▶ **PROBLEM**: Repeat the lines verbatim, starting at the line containing "Min, Base Min, Max" and ending at the line containing "True or false: the", with both of those lines included and the pictures omitted.

▶ **INFORMATION**:
::::::::::
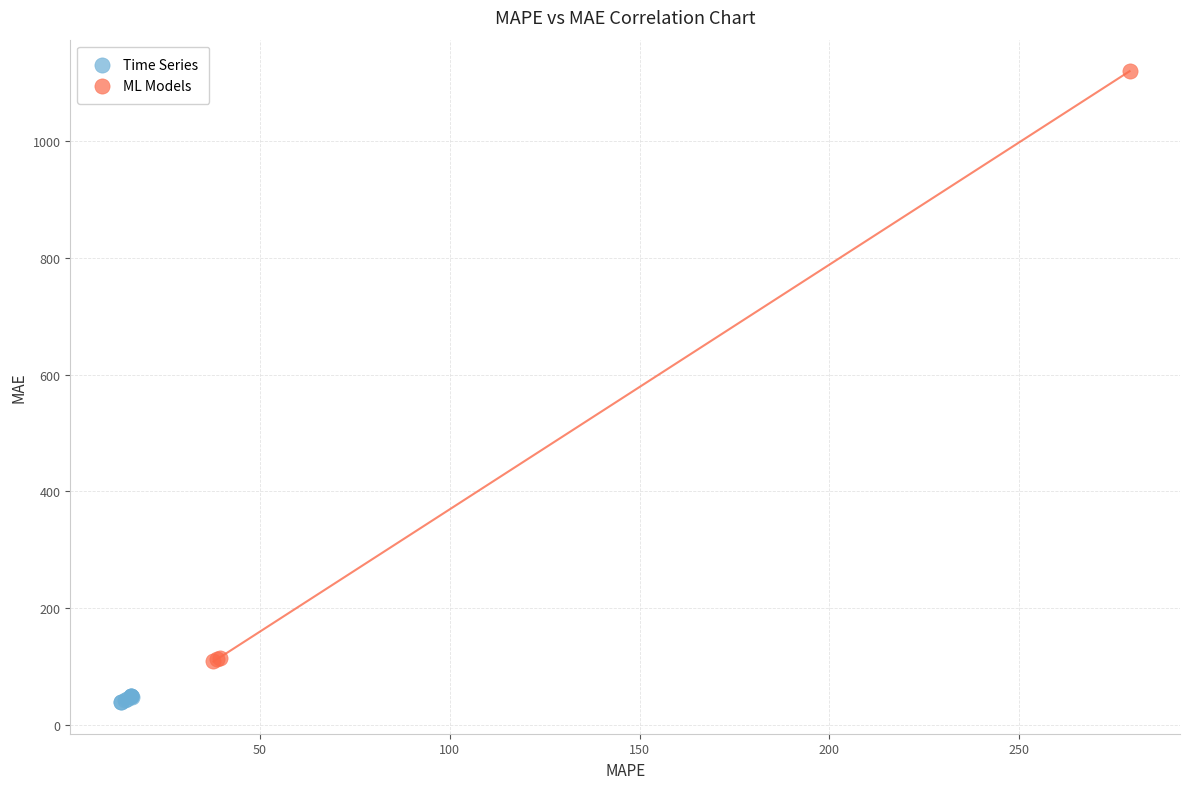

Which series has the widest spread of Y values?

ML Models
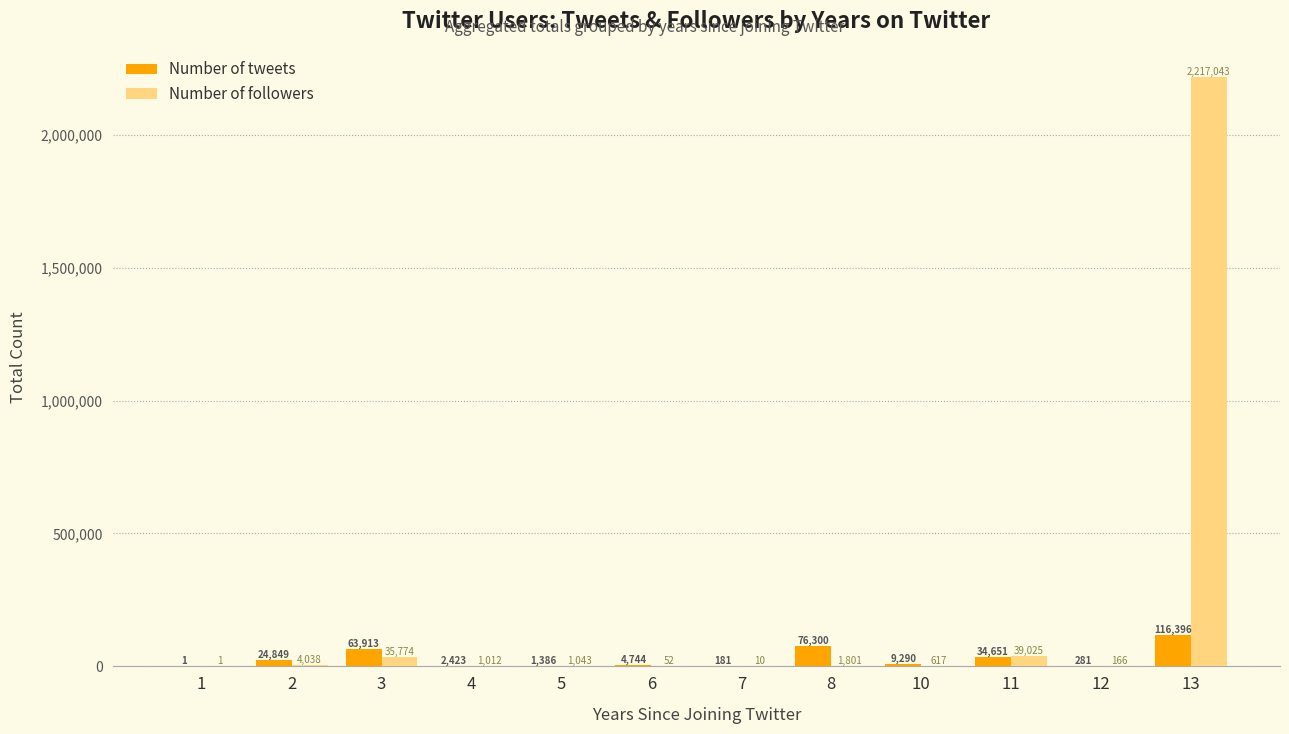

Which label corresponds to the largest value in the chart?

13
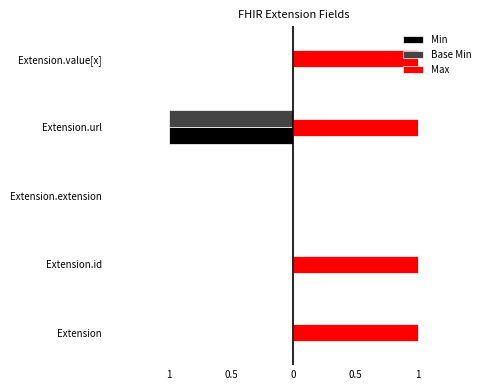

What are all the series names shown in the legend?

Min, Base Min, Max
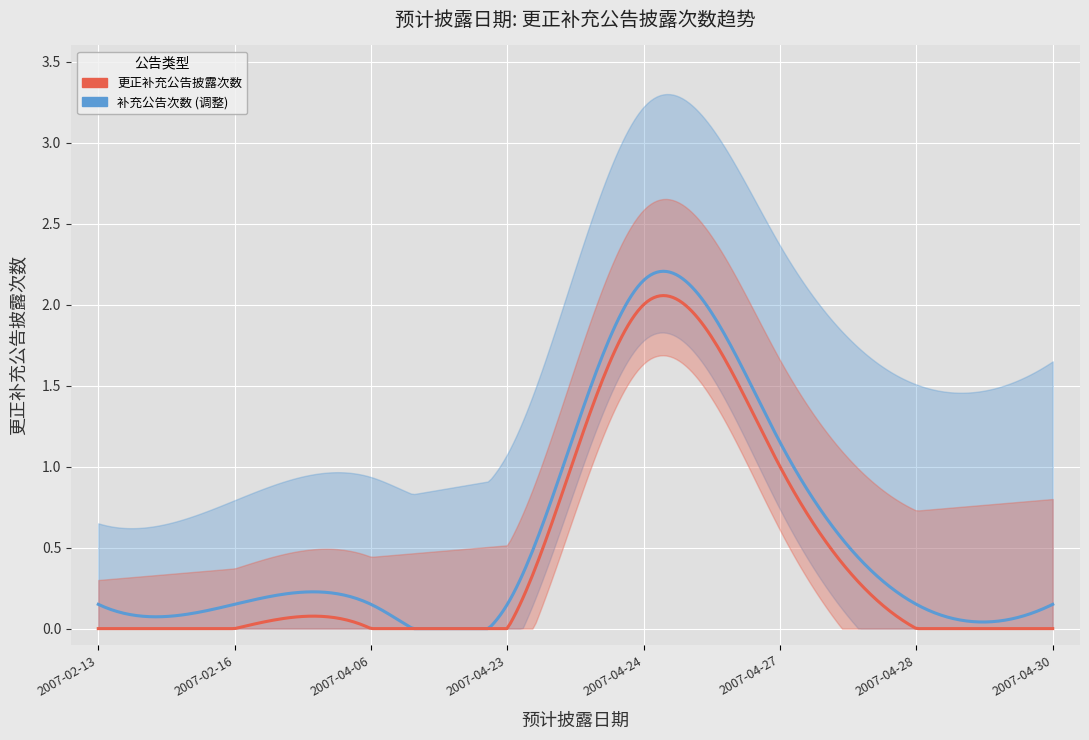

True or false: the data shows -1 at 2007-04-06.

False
::::::::::
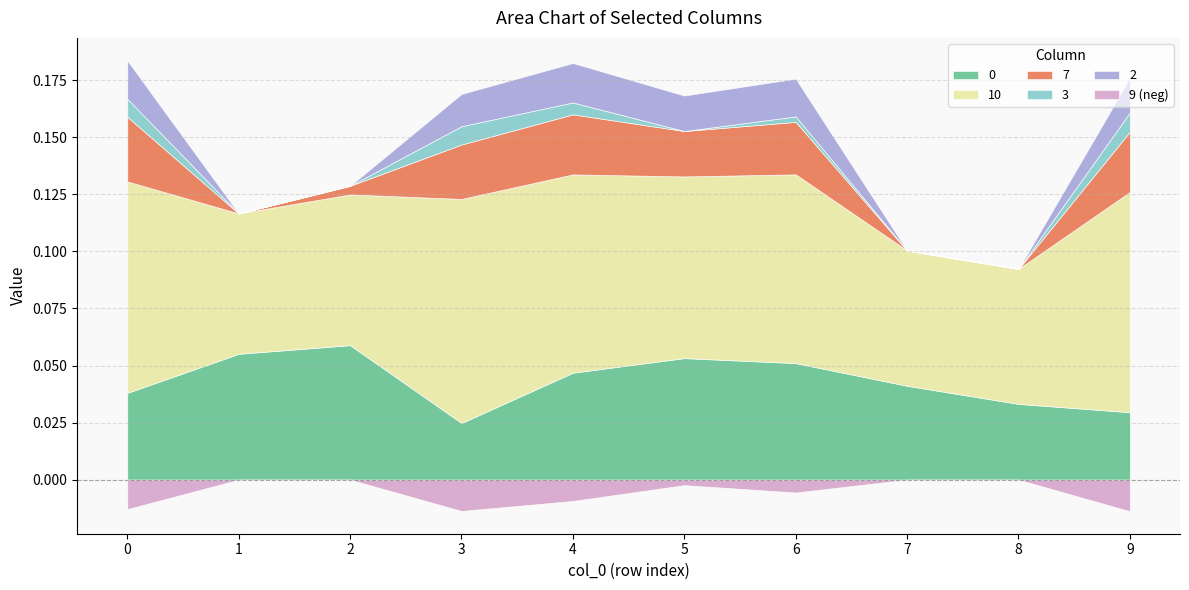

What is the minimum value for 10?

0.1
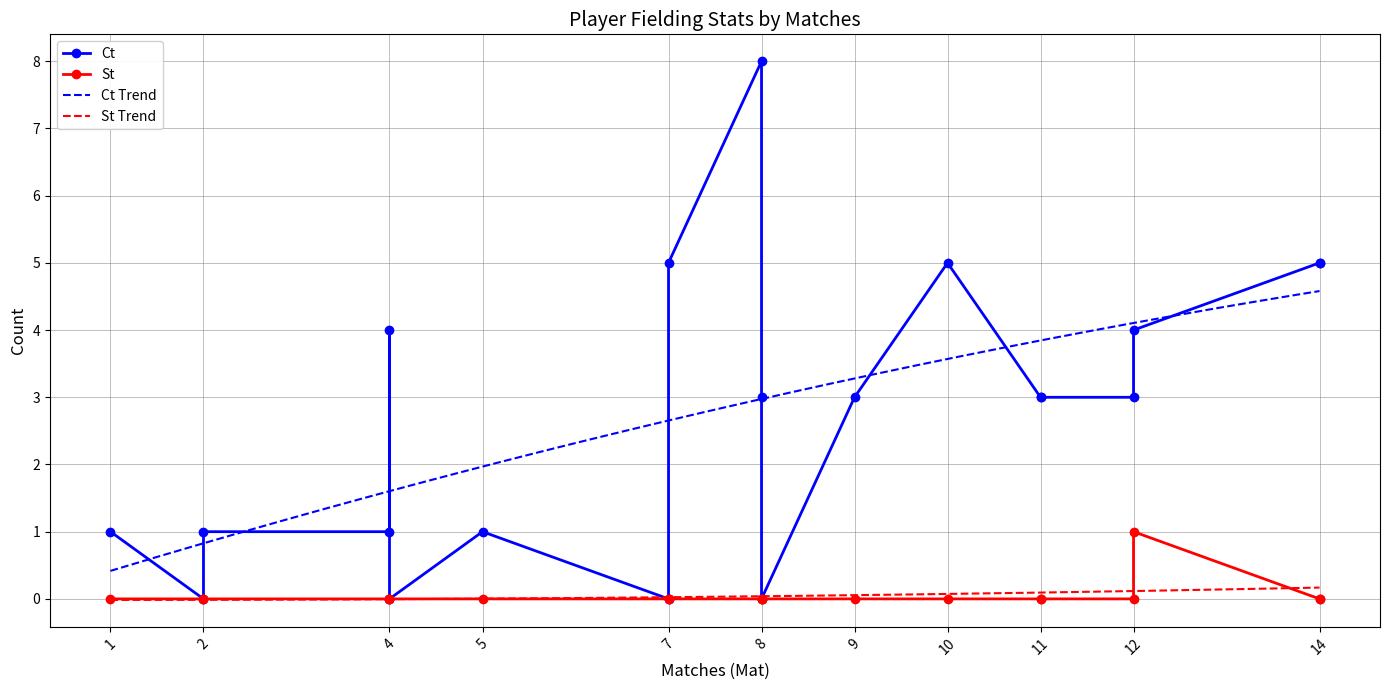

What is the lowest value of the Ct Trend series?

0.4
::::::::::
▶ **RESULT OF THE TASK**:
Min, Base Min, Max

True or false: the data shows -1 at 2007-04-06.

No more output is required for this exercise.